The U.S. military, federal agencies, and private research labs have routinely sent germ-warfare toxins and other hazardous biological materials throughout the United States by unregistered mail.

At a Congressional hearing, on June, 24, 1988, the Postal Service, in response to critics of the policy, proposed a ban on sending disease-carrying biological materials through the mail.

Controversy over the shipments began when the Army proposed building a laboratory for testing lethal biowarfare agents at Dugway in Utah where such agents would be shipped to and from some 103 research laboratories throughout the country. The Army had been shipping an average of 50 deadly toxins, including genetic mutations and viruses, each year from its Fort Detrick, Maryland, lab.

Postal officials testified at the hearing that workers are not trained in how to handle potentially harmful biological agents or how to respond in the event of a leak. "The only way we find out whether a given shipment is properly labeled and packaged is when it breaks," said Moe Biller, president of the American Postal Workers Union.

Also testifying before Congress, Jeremy Rifkin, president of the Foundation On Economic Trends, which had petitioned for a ban similar to that proposed, warned that "Deadly biological pathogens including yellow fever, the plague, Crimea-Congo fever, ebola virus, botulism and anthrax are being shipped through private carriers and the postal service without adequate safety regulations."
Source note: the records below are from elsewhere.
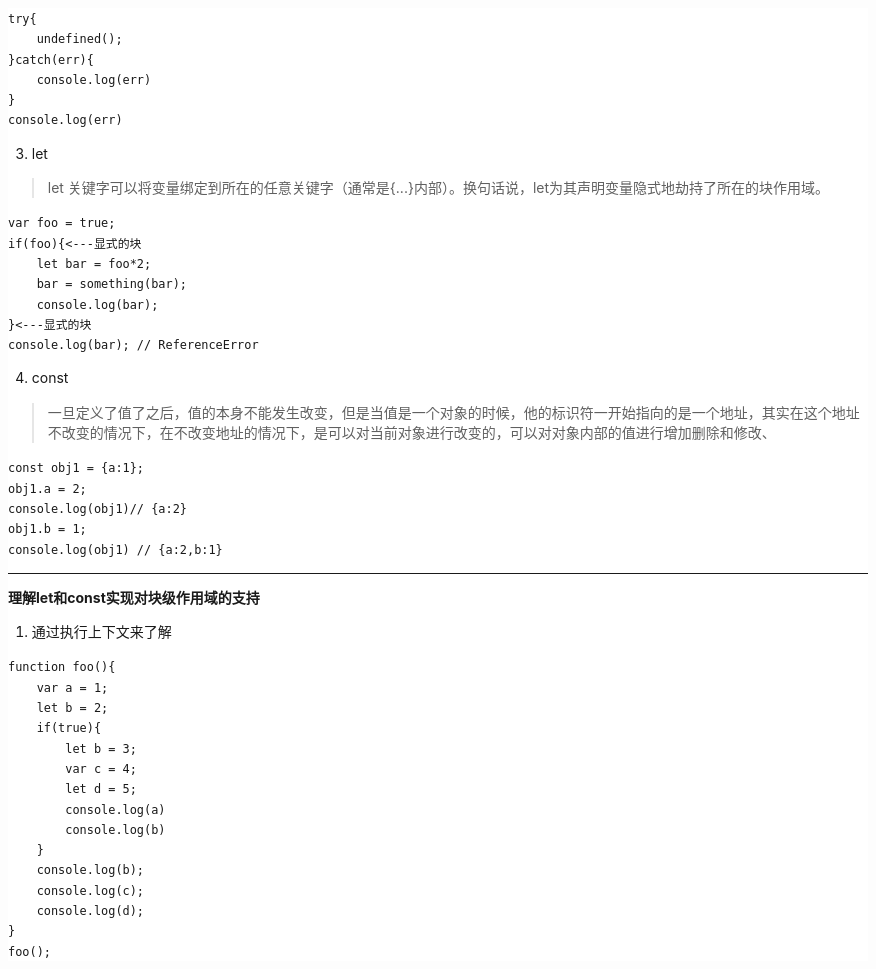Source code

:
 ```
try{
	undefined();
}catch(err){
	console.log(err)
}
console.log(err)
```

3. let

> let 关键字可以将变量绑定到所在的任意关键字（通常是{...}内部）。换句话说，let为其声明变量隐式地劫持了所在的块作用域。

```
var foo = true;
if(foo){<---显式的块
	let bar = foo*2;
	bar = something(bar);
	console.log(bar);
}<---显式的块
console.log(bar); // ReferenceError
```

4. const

> 一旦定义了值了之后，值的本身不能发生改变，但是当值是一个对象的时候，他的标识符一开始指向的是一个地址，其实在这个地址不改变的情况下，在不改变地址的情况下，是可以对当前对象进行改变的，可以对对象内部的值进行增加删除和修改、

```
const obj1 = {a:1};
obj1.a = 2;
console.log(obj1)// {a:2}
obj1.b = 1;
console.log(obj1) // {a:2,b:1}
```

----

**理解let和const实现对块级作用域的支持**

1. 通过执行上下文来了解

```
function foo(){
	var a = 1;
	let b = 2;
	if(true){
		let b = 3;
		var c = 4;
		let d = 5;
		console.log(a)
		console.log(b)
	}
	console.log(b);
	console.log(c);
	console.log(d);
}
foo();
```
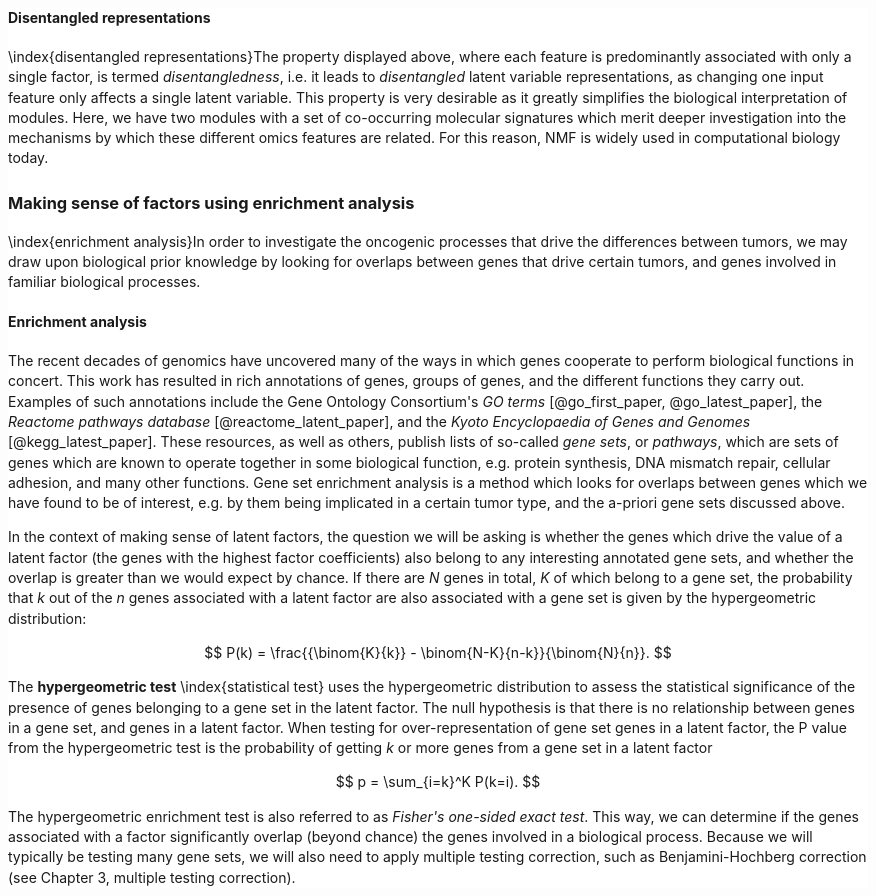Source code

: #### Disentangled representations

\index{disentangled representations}The property displayed above, where each feature is predominantly associated with only a single factor, is termed _disentangledness_, i.e. it leads to _disentangled_ latent variable representations, as changing one input feature only affects a single latent variable. This property is very desirable as it greatly simplifies the biological interpretation of modules. Here, we have two modules with a set of co-occurring molecular signatures which merit deeper investigation into the mechanisms by which these different omics features are related. For this reason, NMF is widely used in computational biology today.

### Making sense of factors using enrichment analysis

\index{enrichment analysis}In order to investigate the oncogenic processes that drive the differences between tumors, we may draw upon biological prior knowledge by looking for overlaps between genes that drive certain tumors, and genes involved in familiar biological processes.

#### Enrichment analysis

The recent decades of genomics have uncovered many of the ways in which genes cooperate to perform biological functions in concert. This work has resulted in rich annotations of genes, groups of genes, and the different functions they carry out. Examples of such annotations include the Gene Ontology Consortium's _GO terms_ [@go_first_paper, @go_latest_paper], the _Reactome pathways database_ [@reactome_latent_paper], and the _Kyoto Encyclopaedia of Genes and Genomes_ [@kegg_latest_paper]. These resources, as well as others, publish lists of so-called _gene sets_, or _pathways_, which are sets of genes which are known to operate together in some biological function, e.g. protein synthesis, DNA mismatch repair, cellular adhesion, and many other functions. Gene set enrichment analysis is a method which looks for overlaps between genes which we have found to be of interest, e.g. by them being implicated in a certain tumor type, and the a-priori gene sets discussed above.

In the context of making sense of latent factors, the question we will be asking is whether the genes which drive the value of a latent factor (the genes with the highest factor coefficients) also belong to any interesting annotated gene sets, and whether the overlap is greater than we would expect by chance. If there are $N$ genes in total, $K$ of which belong to a gene set, the probability that $k$ out of the $n$ genes associated with a latent factor are also associated with a gene set is given by the hypergeometric distribution:

$$
P(k) = \frac{{\binom{K}{k}} - \binom{N-K}{n-k}}{\binom{N}{n}}.
$$

The **hypergeometric test** \index{statistical test} uses the hypergeometric distribution to assess the statistical significance of the presence of genes belonging to a gene set in the latent factor. The null hypothesis is that there is no relationship between genes in a gene set, and genes in a latent factor. When testing for over-representation of gene set genes in a latent factor, the P value from the hypergeometric test is the probability of getting $k$ or more genes from a gene set in a latent factor

$$
p = \sum_{i=k}^K P(k=i).
$$

The hypergeometric enrichment test is also referred to as _Fisher's one-sided exact test_. This way, we can determine if the genes associated with a factor significantly overlap (beyond chance) the genes involved in a biological process. Because we will typically be testing many gene sets, we will also need to apply multiple testing correction, such as Benjamini-Hochberg correction (see Chapter 3, multiple testing correction).


[^mfamca]: When dealing with categorical variables, MFA uses MCA (Multiple Correspondence Analysis). This is less relevant to biological data analysis and will not be discussed here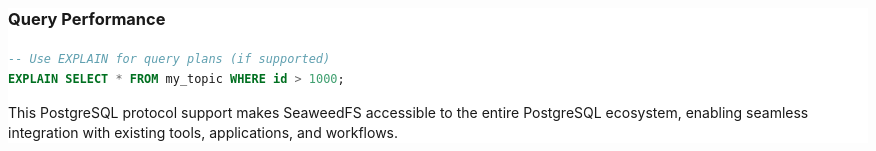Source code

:### Query Performance
```sql
-- Use EXPLAIN for query plans (if supported)
EXPLAIN SELECT * FROM my_topic WHERE id > 1000;
```

This PostgreSQL protocol support makes SeaweedFS accessible to the entire PostgreSQL ecosystem, enabling seamless integration with existing tools, applications, and workflows.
Rifkin added that "In labs, viruses are contained by steel, glass, gloves, and masked workers. Yet those same materials are transmitted through the mail in only vials and watertight containers."

According to post office officials, the ban will not cover vials containing medically diagnostic material, such as blood and urine samples for AIDS testing.

When the proposed rule by the Postal Service becomes final, private carriers are expected to take over most of the shipping of hazardous biological materials.

SOURCES:

THE WASHINGTON POST, 6/24/89, "Ban on Mailing Germs to Be Proposed," by Laurie M. Grossman; News Release by the FOUNDATION ON ECONOMIC TRENDS, 6/24/89, by Jeremy Rifkin.